While white people were guaranteed their administrative and political positions in the civil service and military, many black guerillas were refused integration and military pensions. While white leaders had refused to be dragged to the commission, black people did not have the same luxury.

While the agenda of the commission was the achievement of truth and reconciliation, we see even today that communities have not been brought into integration processes. The Group Areas Act and the Colour Bar Act were scrapped only on paper and as a result, we find coloured areas and whites-only areas. This time, it’s even worse because some have established their own mini countries within a country. As if that were not enough, the DA and its allies are pushing hard to have the Western Cape declared yet another country within a country.

We have seen many examples of black people moving into white schools, white suburbs and white everything but we do not see the same movement on the other side. Instead, white people drift even further away as black people come closer. They have removed their children from the former model C schools into private and far more expensive education.

They have moved from the suburbs into the expensive estates in which black people cannot afford to live even after three decades of democracy, an indication that white household income remains far higher than their black counterparts. The minority petty bourgeois blacks who can afford private schools usually face the drama of their children being excluded on the bases of their hairstyles and things like that.

All this is a clear indication that one-sided reconciliation will never work; it is simply a unity of convenience. It is unity based on what white people will gain from it. It is a unity of white parasites that need black people only so far as it will give them some Broad-based BEE benefits. It is fake reconciliation, a false dream of the rainbow nation.

The rainbow nation itself is a fake, forged on the basis of distrust where others are allowed to train secret armies and have their own currencies, shops, banks and schools far away from the so-called rainbow nation. Again, it is reconciliation that is based on pretentious and suspicious relationships of white and black, where some elite blacks are financed to be in power as proxies of the minority whites that can survive only through a proxied majority by the corrupt blacks.

The political strategy to form and fund small, insignificant political parties that will never make a mark on majority rule is one example of many that the white minority regime use to maintain and cling to colonial power because this means that there will never be any black majority in a multiparty democracy. The irony of the latest development is that the black political parties believe that their funding is an indication of friendship and reconciliation whereas the opposite is true.

No government in the world can forge reconciliation between black and white people where the so-called rule of law is tilted to the advantage of one group over another.
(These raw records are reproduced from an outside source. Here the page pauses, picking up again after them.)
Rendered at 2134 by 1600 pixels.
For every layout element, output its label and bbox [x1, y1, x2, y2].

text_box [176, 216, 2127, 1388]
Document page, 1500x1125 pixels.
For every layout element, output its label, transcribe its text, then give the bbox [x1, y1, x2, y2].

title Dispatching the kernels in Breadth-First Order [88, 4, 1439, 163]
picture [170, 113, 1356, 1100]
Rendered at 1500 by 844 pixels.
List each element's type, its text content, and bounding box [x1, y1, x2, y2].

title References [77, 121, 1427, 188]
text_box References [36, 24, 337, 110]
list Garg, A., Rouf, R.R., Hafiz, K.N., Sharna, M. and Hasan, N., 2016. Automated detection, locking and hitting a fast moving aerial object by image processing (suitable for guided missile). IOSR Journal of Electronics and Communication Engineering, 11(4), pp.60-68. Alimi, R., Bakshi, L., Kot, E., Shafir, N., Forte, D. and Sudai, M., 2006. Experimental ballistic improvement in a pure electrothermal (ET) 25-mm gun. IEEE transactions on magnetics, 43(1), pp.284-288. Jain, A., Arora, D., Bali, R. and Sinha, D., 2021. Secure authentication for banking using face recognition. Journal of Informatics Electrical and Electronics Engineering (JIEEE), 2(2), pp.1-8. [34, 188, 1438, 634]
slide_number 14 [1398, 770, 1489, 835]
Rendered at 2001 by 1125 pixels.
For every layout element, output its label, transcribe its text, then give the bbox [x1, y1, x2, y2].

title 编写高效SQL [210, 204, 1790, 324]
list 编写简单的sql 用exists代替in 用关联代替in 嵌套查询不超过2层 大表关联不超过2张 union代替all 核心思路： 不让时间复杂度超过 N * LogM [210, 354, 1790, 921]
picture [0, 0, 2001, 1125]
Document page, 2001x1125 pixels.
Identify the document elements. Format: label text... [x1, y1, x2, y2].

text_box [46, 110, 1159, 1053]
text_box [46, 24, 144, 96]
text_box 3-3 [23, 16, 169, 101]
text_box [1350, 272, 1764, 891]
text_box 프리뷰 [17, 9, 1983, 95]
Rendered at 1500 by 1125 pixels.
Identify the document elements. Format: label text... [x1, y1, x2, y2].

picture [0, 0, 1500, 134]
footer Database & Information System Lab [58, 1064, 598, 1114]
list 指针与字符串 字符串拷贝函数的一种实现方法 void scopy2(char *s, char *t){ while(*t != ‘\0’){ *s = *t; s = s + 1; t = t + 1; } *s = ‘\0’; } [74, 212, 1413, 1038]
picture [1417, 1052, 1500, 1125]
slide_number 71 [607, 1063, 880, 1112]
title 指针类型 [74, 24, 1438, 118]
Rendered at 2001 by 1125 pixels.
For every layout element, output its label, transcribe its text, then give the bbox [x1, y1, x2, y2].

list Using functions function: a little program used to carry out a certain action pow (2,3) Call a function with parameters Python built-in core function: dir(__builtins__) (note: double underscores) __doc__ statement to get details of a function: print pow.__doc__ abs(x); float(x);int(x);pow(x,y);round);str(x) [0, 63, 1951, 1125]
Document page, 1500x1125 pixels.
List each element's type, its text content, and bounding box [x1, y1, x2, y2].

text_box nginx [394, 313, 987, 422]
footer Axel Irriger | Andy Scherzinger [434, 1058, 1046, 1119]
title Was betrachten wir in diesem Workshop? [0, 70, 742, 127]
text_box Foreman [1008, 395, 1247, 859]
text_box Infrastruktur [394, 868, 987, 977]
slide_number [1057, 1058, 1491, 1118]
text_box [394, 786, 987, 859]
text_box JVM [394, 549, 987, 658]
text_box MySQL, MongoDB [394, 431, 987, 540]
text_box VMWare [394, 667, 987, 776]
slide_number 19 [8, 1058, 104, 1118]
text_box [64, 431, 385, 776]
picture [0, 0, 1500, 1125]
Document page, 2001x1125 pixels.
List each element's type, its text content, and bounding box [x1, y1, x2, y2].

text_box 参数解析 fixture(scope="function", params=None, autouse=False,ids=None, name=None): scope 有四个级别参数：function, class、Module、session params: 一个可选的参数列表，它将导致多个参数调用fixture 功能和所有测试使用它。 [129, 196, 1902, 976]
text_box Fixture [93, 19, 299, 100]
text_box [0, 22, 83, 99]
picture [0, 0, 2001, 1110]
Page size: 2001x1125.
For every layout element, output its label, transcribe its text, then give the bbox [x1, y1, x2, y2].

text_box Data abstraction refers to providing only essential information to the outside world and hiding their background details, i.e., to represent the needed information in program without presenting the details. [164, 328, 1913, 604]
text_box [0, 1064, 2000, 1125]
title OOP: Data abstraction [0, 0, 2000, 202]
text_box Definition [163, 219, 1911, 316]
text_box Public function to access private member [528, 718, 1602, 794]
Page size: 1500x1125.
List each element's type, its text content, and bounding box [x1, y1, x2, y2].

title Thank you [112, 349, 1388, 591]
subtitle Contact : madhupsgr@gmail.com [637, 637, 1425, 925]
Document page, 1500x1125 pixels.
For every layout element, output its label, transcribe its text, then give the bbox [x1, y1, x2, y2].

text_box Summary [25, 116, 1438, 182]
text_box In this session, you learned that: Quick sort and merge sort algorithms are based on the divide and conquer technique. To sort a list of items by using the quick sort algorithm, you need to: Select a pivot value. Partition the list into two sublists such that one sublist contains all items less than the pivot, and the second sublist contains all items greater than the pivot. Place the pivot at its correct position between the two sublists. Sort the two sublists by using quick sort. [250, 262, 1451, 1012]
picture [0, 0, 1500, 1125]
In a country where the banking system grants loans discriminately in favour of white people and the government doesn’t see anything punishable in that, there can be no reconciliation. An economic environment where the banks are not scared to manipulate the currency to the benefit of white monopoly capital and to the detriment of the black majority, there can be no reconciliation. It is a false dream of the so-called rainbow nation.

A country where the constitution guarantees the theft of the land as genuine and legitimate ownership has no foundation on which to base reconciliation. In a country where the truth is denied by the minority whites who prefer that colonisation and unlawful settlement of white settlers is buried and not talked about, there is no room for reconciliation. It is just a dream that will never come true.

Vukile Theo Phanyaphanya is a retired teacher and an active author.